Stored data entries

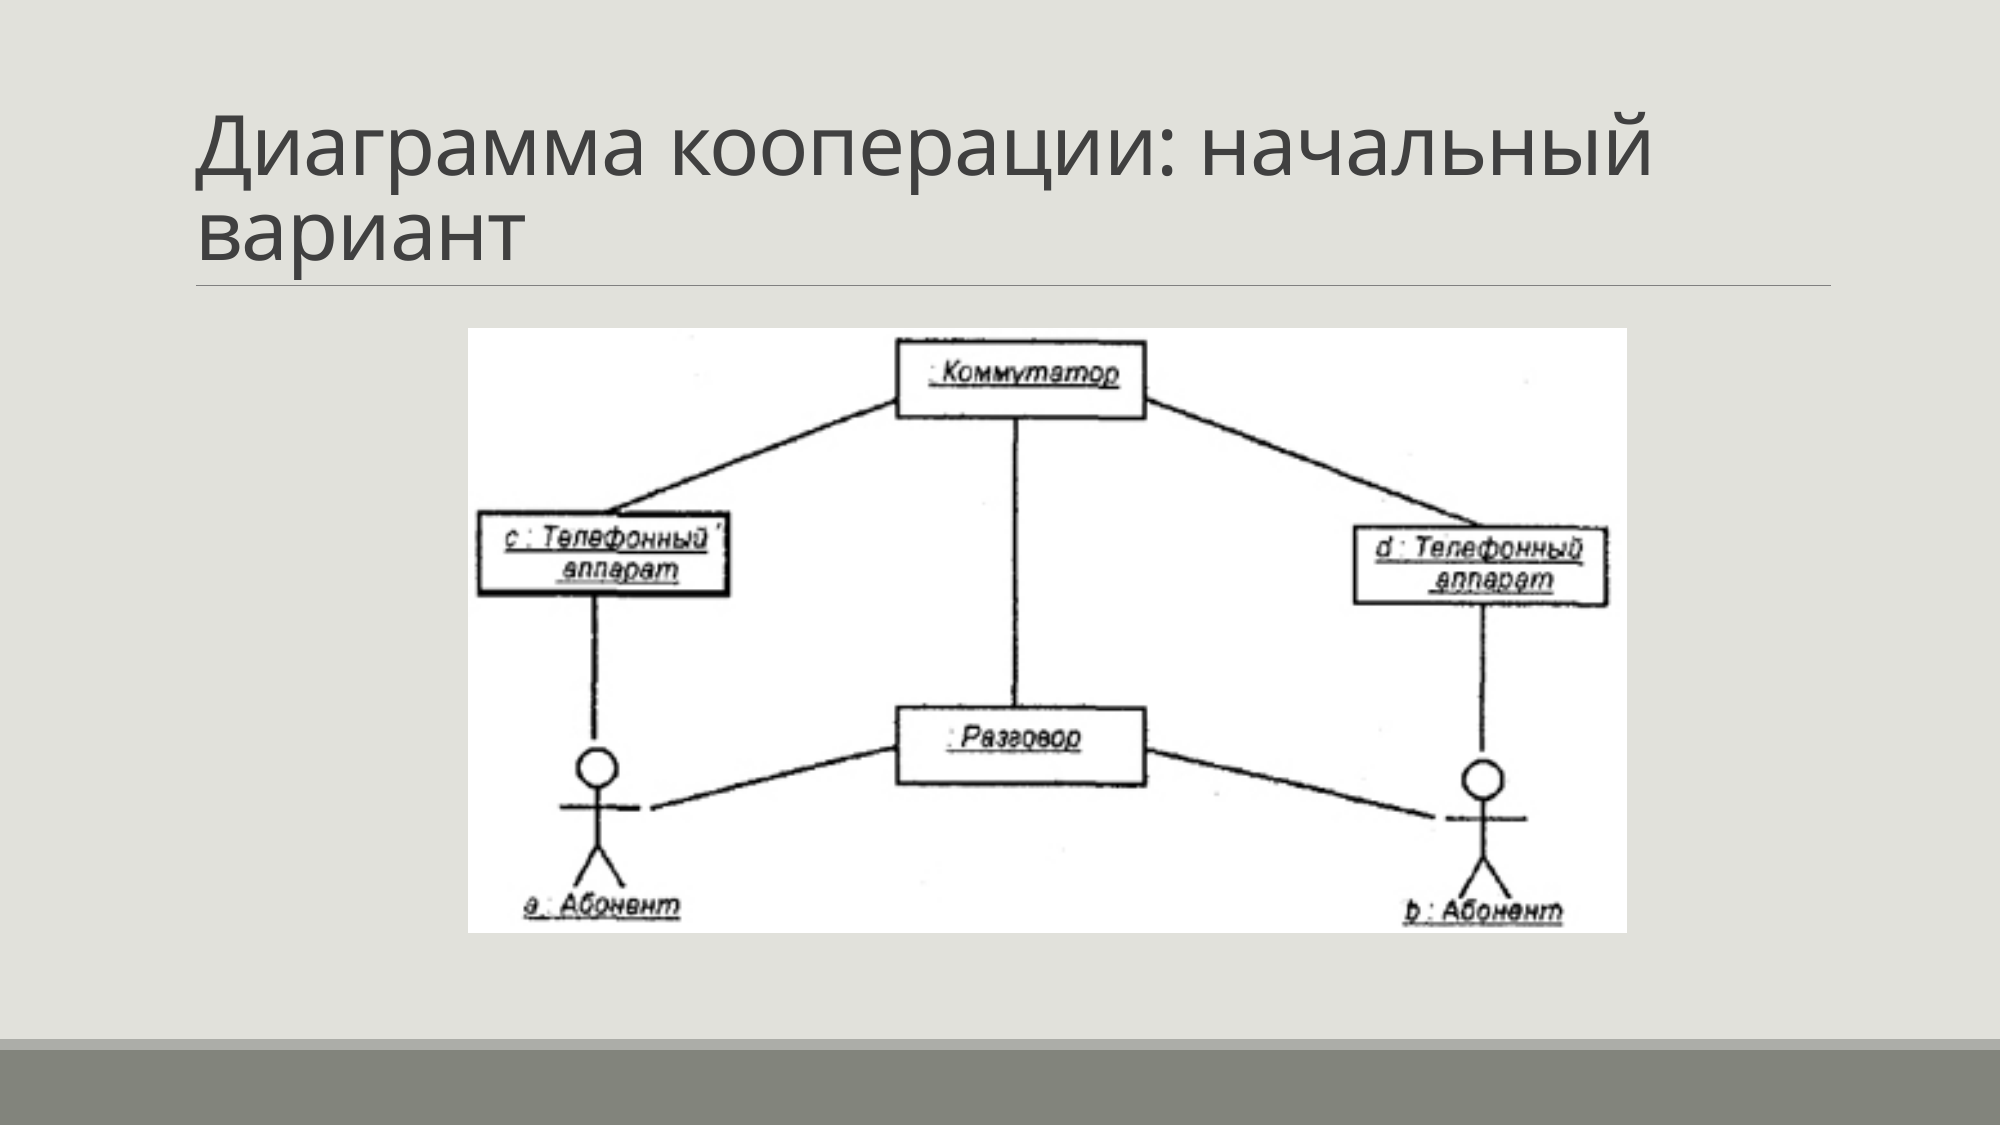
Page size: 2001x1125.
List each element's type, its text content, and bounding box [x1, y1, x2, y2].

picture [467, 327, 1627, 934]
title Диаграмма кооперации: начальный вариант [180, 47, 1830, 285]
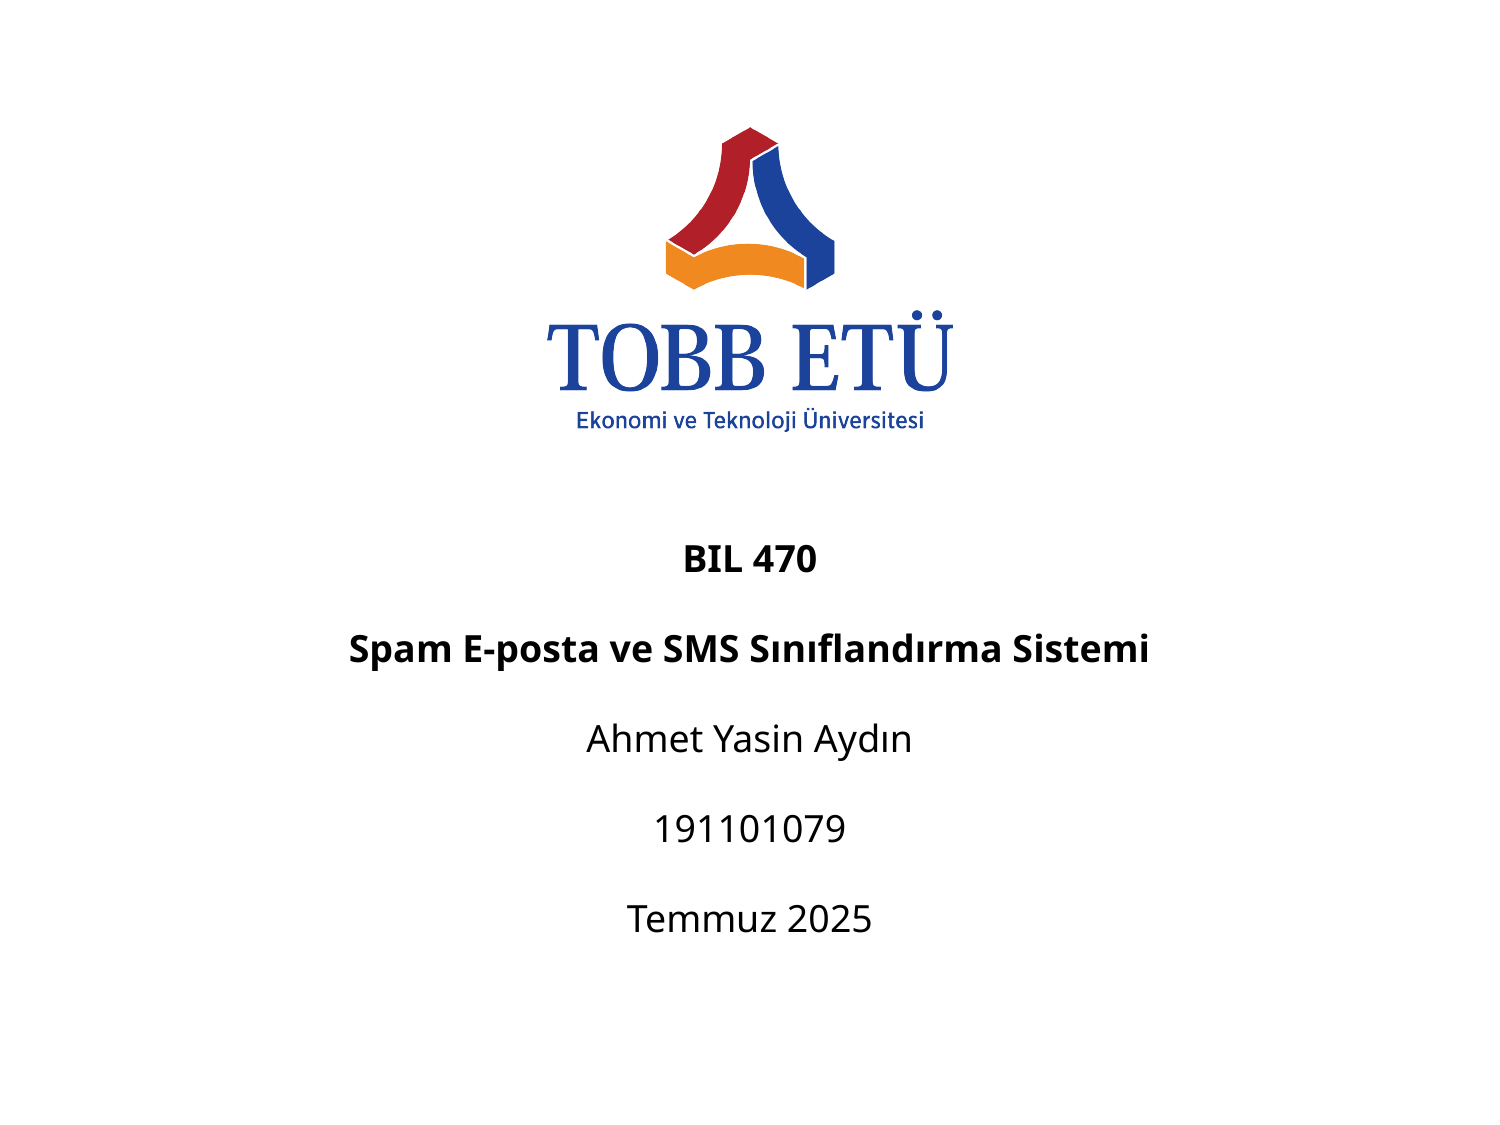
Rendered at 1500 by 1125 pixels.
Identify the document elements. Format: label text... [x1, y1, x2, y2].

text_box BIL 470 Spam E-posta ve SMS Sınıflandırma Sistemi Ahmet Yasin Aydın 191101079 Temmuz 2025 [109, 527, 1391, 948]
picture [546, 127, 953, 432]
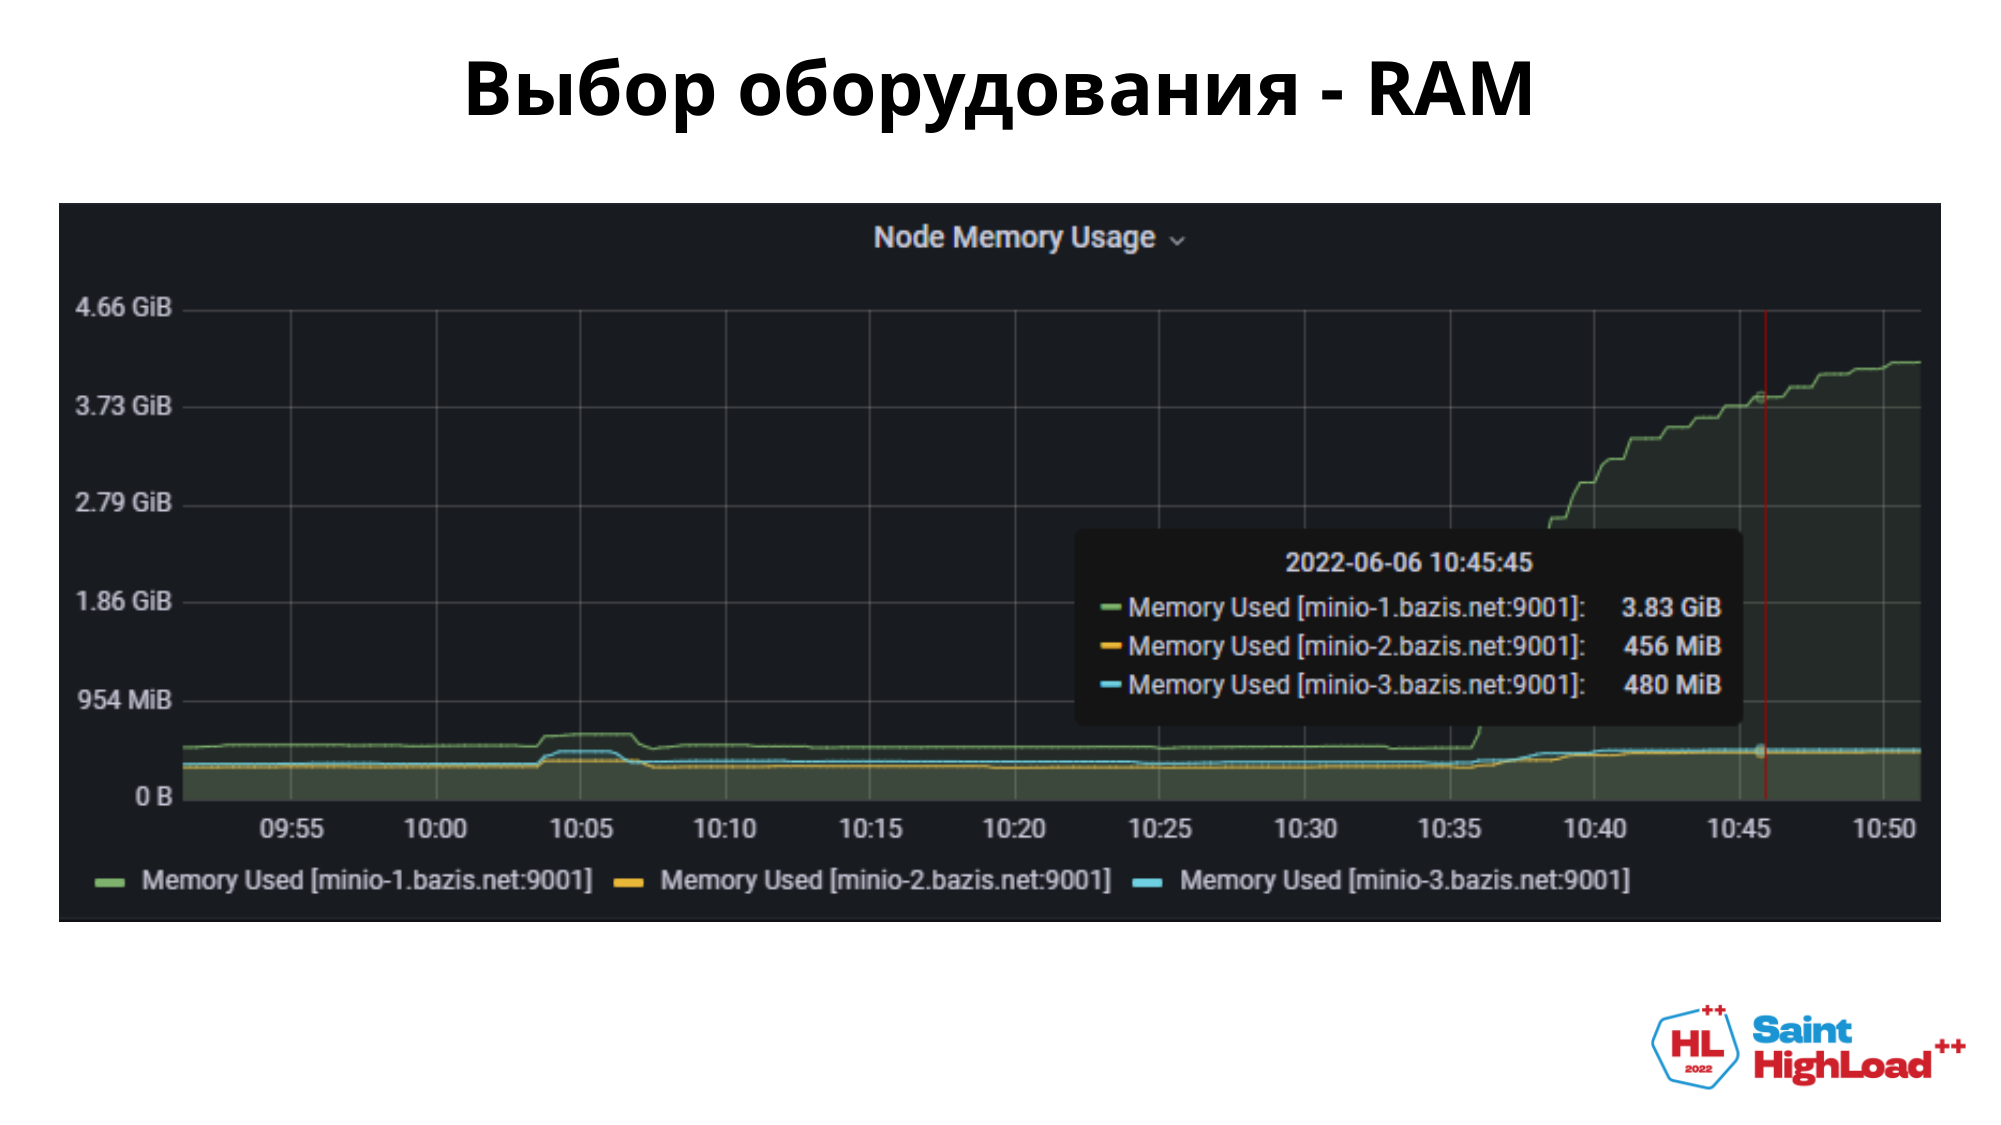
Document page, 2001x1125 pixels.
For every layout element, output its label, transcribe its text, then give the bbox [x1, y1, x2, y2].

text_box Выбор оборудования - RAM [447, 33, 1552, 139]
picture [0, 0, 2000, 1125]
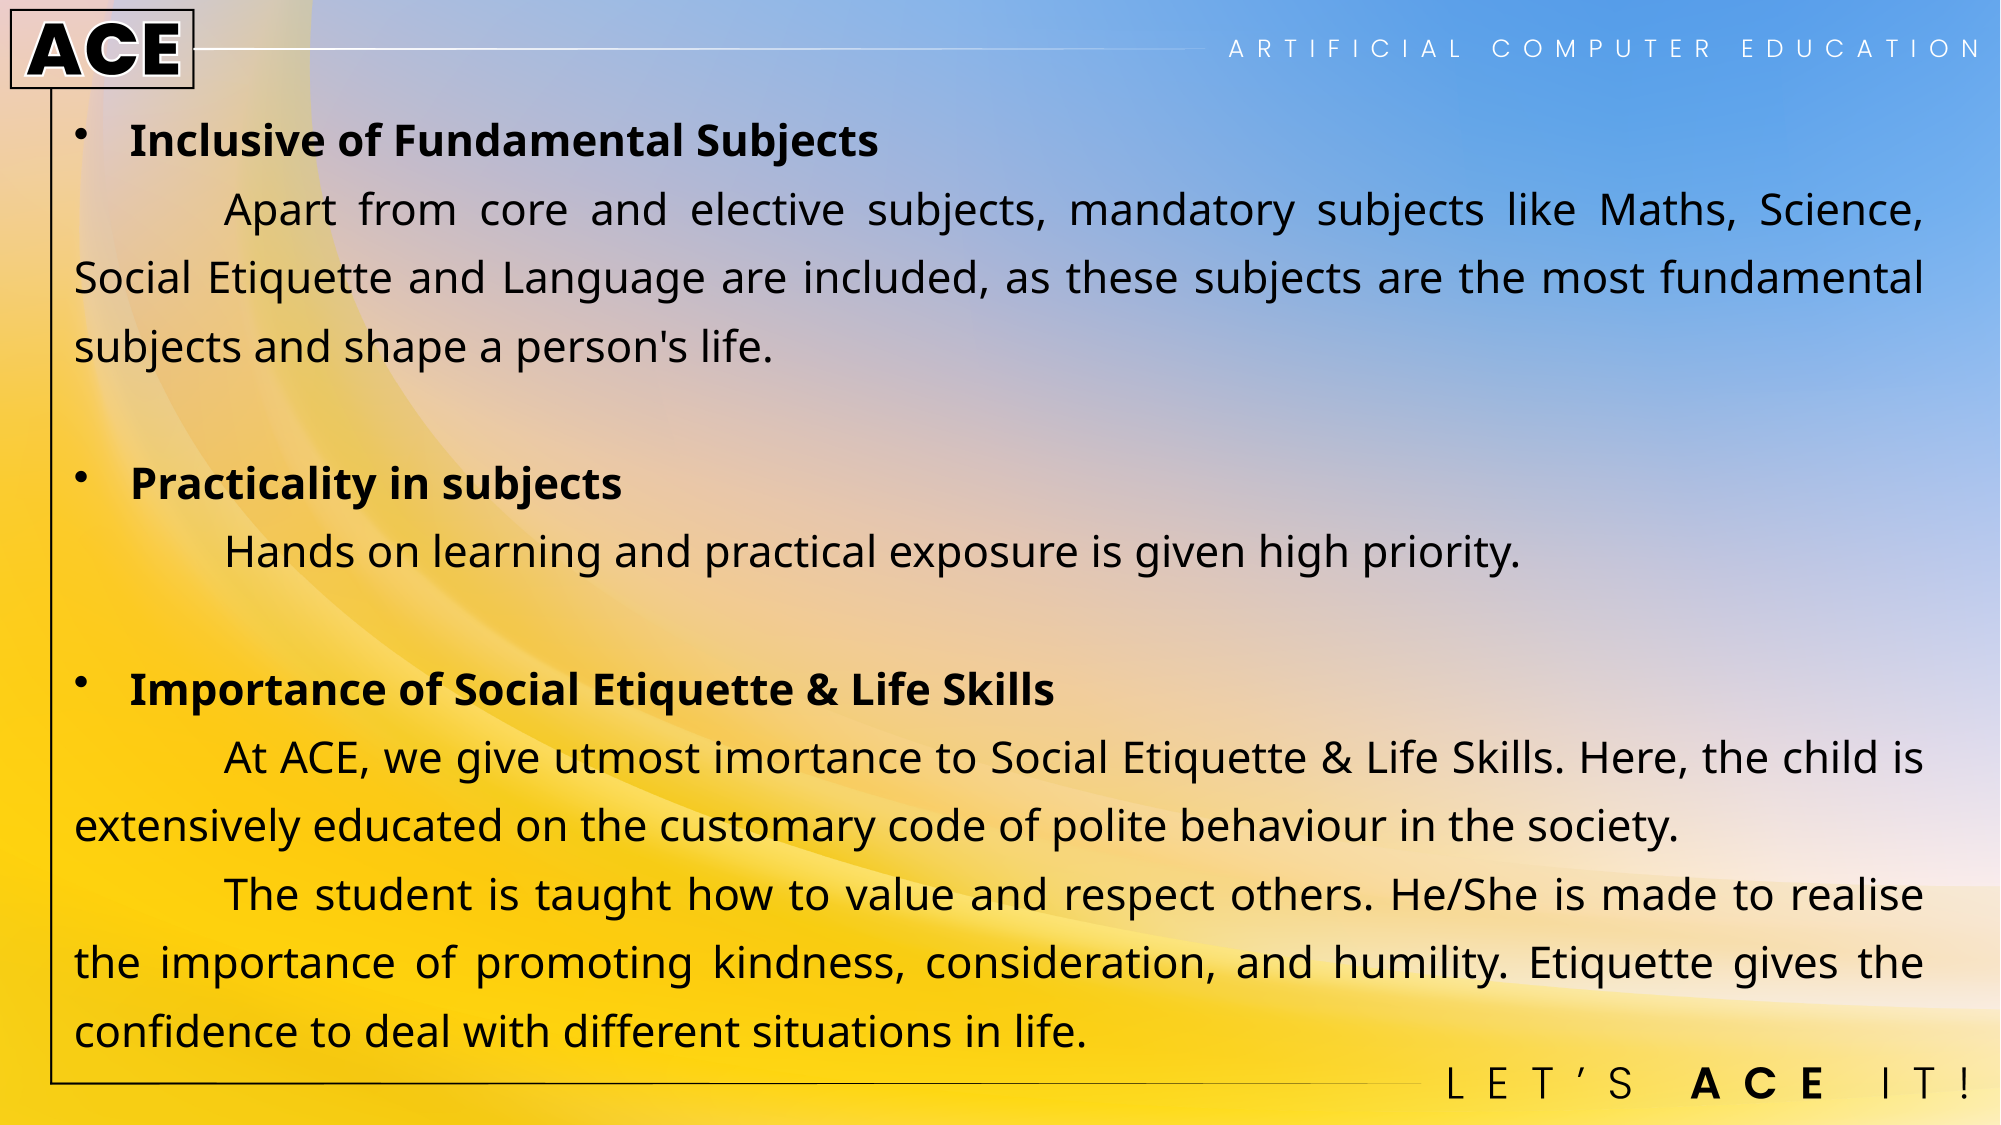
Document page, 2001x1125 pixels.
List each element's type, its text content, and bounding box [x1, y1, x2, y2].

- **Try it**:
Retype word for word the span of lines above that begins with the line containing "Identify the document" and ends with the last line of the records; skip all pictures.

- **Result**:
Identify the document elements. Format: label text... [x1, y1, x2, y2].

text_box BIL 470 Spam E-posta ve SMS Sınıflandırma Sistemi Ahmet Yasin Aydın 191101079 Temmuz 2025 [109, 527, 1391, 948]
picture [546, 127, 953, 432]
Document page, 2001x1125 pixels.
For every layout element, output its label, transcribe its text, then give the bbox [x1, y1, x2, y2].

text_box Выбор оборудования - RAM [447, 33, 1552, 139]
picture [0, 0, 2000, 1125]
Document page, 2001x1125 pixels.
List each element's type, its text content, and bounding box [x1, y1, x2, y2].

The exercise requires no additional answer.